**Assignment:** Convert every line of text in the items below into a Markdown table with two columns, Row and Line. Number the rows consecutively across all the items and leave out blank lines.

**Supplied records:**
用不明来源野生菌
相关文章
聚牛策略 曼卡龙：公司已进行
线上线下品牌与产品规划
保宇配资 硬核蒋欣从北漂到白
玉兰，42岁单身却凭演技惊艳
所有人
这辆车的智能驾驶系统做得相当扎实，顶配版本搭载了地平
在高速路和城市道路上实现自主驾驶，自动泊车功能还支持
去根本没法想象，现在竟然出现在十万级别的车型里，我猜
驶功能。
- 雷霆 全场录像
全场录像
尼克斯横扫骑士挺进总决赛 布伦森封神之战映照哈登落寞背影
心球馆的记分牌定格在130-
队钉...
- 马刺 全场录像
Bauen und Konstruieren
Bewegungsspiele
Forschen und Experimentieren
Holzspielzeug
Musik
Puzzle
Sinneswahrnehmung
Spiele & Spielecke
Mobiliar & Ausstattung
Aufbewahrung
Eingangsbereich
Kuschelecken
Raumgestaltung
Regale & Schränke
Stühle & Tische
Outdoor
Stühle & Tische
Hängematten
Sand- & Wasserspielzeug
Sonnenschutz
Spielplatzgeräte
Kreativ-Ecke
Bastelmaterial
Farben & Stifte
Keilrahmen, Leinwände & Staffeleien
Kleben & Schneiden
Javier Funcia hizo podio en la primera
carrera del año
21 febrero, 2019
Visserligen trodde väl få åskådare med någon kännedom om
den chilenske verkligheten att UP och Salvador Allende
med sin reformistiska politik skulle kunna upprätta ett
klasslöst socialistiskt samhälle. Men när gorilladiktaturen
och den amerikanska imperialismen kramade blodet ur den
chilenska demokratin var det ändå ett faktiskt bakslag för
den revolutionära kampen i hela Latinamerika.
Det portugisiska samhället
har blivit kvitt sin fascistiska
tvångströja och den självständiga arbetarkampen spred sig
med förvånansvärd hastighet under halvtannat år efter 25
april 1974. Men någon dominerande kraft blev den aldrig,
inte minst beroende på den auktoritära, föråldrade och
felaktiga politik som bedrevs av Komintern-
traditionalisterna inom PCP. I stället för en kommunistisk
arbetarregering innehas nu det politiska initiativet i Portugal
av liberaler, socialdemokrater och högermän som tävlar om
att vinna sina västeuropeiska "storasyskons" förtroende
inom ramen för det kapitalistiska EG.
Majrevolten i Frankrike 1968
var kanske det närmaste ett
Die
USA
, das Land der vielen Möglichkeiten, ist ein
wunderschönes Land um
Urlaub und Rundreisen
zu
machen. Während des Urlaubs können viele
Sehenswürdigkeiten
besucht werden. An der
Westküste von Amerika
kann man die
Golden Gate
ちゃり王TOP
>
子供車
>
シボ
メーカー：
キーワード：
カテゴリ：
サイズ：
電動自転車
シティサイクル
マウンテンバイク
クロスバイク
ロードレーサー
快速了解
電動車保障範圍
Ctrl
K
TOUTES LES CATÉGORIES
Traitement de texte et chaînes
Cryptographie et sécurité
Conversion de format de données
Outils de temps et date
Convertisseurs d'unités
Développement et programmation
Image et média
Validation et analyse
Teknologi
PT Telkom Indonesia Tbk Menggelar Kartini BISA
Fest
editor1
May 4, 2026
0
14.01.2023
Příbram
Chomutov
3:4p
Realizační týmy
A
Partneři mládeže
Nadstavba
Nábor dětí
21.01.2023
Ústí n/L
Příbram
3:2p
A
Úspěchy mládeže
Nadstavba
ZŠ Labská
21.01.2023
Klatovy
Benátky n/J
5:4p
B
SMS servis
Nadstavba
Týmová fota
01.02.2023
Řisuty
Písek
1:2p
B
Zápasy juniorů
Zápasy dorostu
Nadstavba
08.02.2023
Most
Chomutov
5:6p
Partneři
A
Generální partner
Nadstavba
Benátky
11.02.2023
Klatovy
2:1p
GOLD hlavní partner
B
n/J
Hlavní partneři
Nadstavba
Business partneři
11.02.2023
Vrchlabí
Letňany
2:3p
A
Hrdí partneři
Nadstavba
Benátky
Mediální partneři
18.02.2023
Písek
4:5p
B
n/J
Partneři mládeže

**Answer section:**
| Row | Line |
|---|---|
| 1 | 用不明来源野生菌 |
| 2 | 相关文章 |
| 3 | 聚牛策略 曼卡龙：公司已进行 |
| 4 | 线上线下品牌与产品规划 |
| 5 | 保宇配资 硬核蒋欣从北漂到白 |
| 6 | 玉兰，42岁单身却凭演技惊艳 |
| 7 | 所有人 |
| 8 | 这辆车的智能驾驶系统做得相当扎实，顶配版本搭载了地平 |
| 9 | 在高速路和城市道路上实现自主驾驶，自动泊车功能还支持 |
| 10 | 去根本没法想象，现在竟然出现在十万级别的车型里，我猜 |
| 11 | 驶功能。 |
| 12 | - 雷霆 全场录像 |
| 13 | 全场录像 |
| 14 | 尼克斯横扫骑士挺进总决赛 布伦森封神之战映照哈登落寞背影 |
| 15 | 心球馆的记分牌定格在130- |
| 16 | 队钉... |
| 17 | - 马刺 全场录像 |
| 18 | Bauen und Konstruieren |
| 19 | Bewegungsspiele |
| 20 | Forschen und Experimentieren |
| 21 | Holzspielzeug |
| 22 | Musik |
| 23 | Puzzle |
| 24 | Sinneswahrnehmung |
| 25 | Spiele & Spielecke |
| 26 | Mobiliar & Ausstattung |
| 27 | Aufbewahrung |
| 28 | Eingangsbereich |
| 29 | Kuschelecken |
| 30 | Raumgestaltung |
| 31 | Regale & Schränke |
| 32 | Stühle & Tische |
| 33 | Outdoor |
| 34 | Stühle & Tische |
| 35 | Hängematten |
| 36 | Sand- & Wasserspielzeug |
| 37 | Sonnenschutz |
| 38 | Spielplatzgeräte |
| 39 | Kreativ-Ecke |
| 40 | Bastelmaterial |
| 41 | Farben & Stifte |
| 42 | Keilrahmen, Leinwände & Staffeleien |
| 43 | Kleben & Schneiden |
| 44 | Javier Funcia hizo podio en la primera |
| 45 | carrera del año |
| 46 | 21 febrero, 2019 |
| 47 | Visserligen trodde väl få åskådare med någon kännedom om |
| 48 | den chilenske verkligheten att UP och Salvador Allende |
| 49 | med sin reformistiska politik skulle kunna upprätta ett |
| 50 | klasslöst socialistiskt samhälle. Men när gorilladiktaturen |
| 51 | och den amerikanska imperialismen kramade blodet ur den |
| 52 | chilenska demokratin var det ändå ett faktiskt bakslag för |
| 53 | den revolutionära kampen i hela Latinamerika. |
| 54 | Det portugisiska samhället |
| 55 | har blivit kvitt sin fascistiska |
| 56 | tvångströja och den självständiga arbetarkampen spred sig |
| 57 | med förvånansvärd hastighet under halvtannat år efter 25 |
| 58 | april 1974. Men någon dominerande kraft blev den aldrig, |
| 59 | inte minst beroende på den auktoritära, föråldrade och |
| 60 | felaktiga politik som bedrevs av Komintern- |
| 61 | traditionalisterna inom PCP. I stället för en kommunistisk |
| 62 | arbetarregering innehas nu det politiska initiativet i Portugal |
| 63 | av liberaler, socialdemokrater och högermän som tävlar om |
| 64 | att vinna sina västeuropeiska "storasyskons" förtroende |
| 65 | inom ramen för det kapitalistiska EG. |
| 66 | Majrevolten i Frankrike 1968 |
| 67 | var kanske det närmaste ett |
| 68 | Die |
| 69 | USA |
| 70 | , das Land der vielen Möglichkeiten, ist ein |
| 71 | wunderschönes Land um |
| 72 | Urlaub und Rundreisen |
| 73 | zu |
| 74 | machen. Während des Urlaubs können viele |
| 75 | Sehenswürdigkeiten |
| 76 | besucht werden. An der |
| 77 | Westküste von Amerika |
| 78 | kann man die |
| 79 | Golden Gate |
| 80 | ちゃり王TOP |
| 81 | > |
| 82 | 子供車 |
| 83 | > |
| 84 | シボ |
| 85 | メーカー： |
| 86 | キーワード： |
| 87 | カテゴリ： |
| 88 | サイズ： |
| 89 | 電動自転車 |
| 90 | シティサイクル |
| 91 | マウンテンバイク |
| 92 | クロスバイク |
| 93 | ロードレーサー |
| 94 | 快速了解 |
| 95 | 電動車保障範圍 |
| 96 | Ctrl |
| 97 | K |
| 98 | TOUTES LES CATÉGORIES |
| 99 | Traitement de texte et chaînes |
| 100 | Cryptographie et sécurité |
| 101 | Conversion de format de données |
| 102 | Outils de temps et date |
| 103 | Convertisseurs d'unités |
| 104 | Développement et programmation |
| 105 | Image et média |
| 106 | Validation et analyse |
| 107 | Teknologi |
| 108 | PT Telkom Indonesia Tbk Menggelar Kartini BISA |
| 109 | Fest |
| 110 | editor1 |
| 111 | May 4, 2026 |
| 112 | 0 |
| 113 | 14.01.2023 |
| 114 | Příbram |
| 115 | Chomutov |
| 116 | 3:4p |
| 117 | Realizační týmy |
| 118 | A |
| 119 | Partneři mládeže |
| 120 | Nadstavba |
| 121 | Nábor dětí |
| 122 | 21.01.2023 |
| 123 | Ústí n/L |
| 124 | Příbram |
| 125 | 3:2p |
| 126 | A |
| 127 | Úspěchy mládeže |
| 128 | Nadstavba |
| 129 | ZŠ Labská |
| 130 | 21.01.2023 |
| 131 | Klatovy |
| 132 | Benátky n/J |
| 133 | 5:4p |
| 134 | B |
| 135 | SMS servis |
| 136 | Nadstavba |
| 137 | Týmová fota |
| 138 | 01.02.2023 |
| 139 | Řisuty |
| 140 | Písek |
| 141 | 1:2p |
| 142 | B |
| 143 | Zápasy juniorů |
| 144 | Zápasy dorostu |
| 145 | Nadstavba |
| 146 | 08.02.2023 |
| 147 | Most |
| 148 | Chomutov |
| 149 | 5:6p |
| 150 | Partneři |
| 151 | A |
| 152 | Generální partner |
| 153 | Nadstavba |
| 154 | Benátky |
| 155 | 11.02.2023 |
| 156 | Klatovy |
| 157 | 2:1p |
| 158 | GOLD hlavní partner |
| 159 | B |
| 160 | n/J |
| 161 | Hlavní partneři |
| 162 | Nadstavba |
| 163 | Business partneři |
| 164 | 11.02.2023 |
| 165 | Vrchlabí |
| 166 | Letňany |
| 167 | 2:3p |
| 168 | A |
| 169 | Hrdí partneři |
| 170 | Nadstavba |
| 171 | Benátky |
| 172 | Mediální partneři |
| 173 | 18.02.2023 |
| 174 | Písek |
| 175 | 4:5p |
| 176 | B |
| 177 | n/J |
| 178 | Partneři mládeže |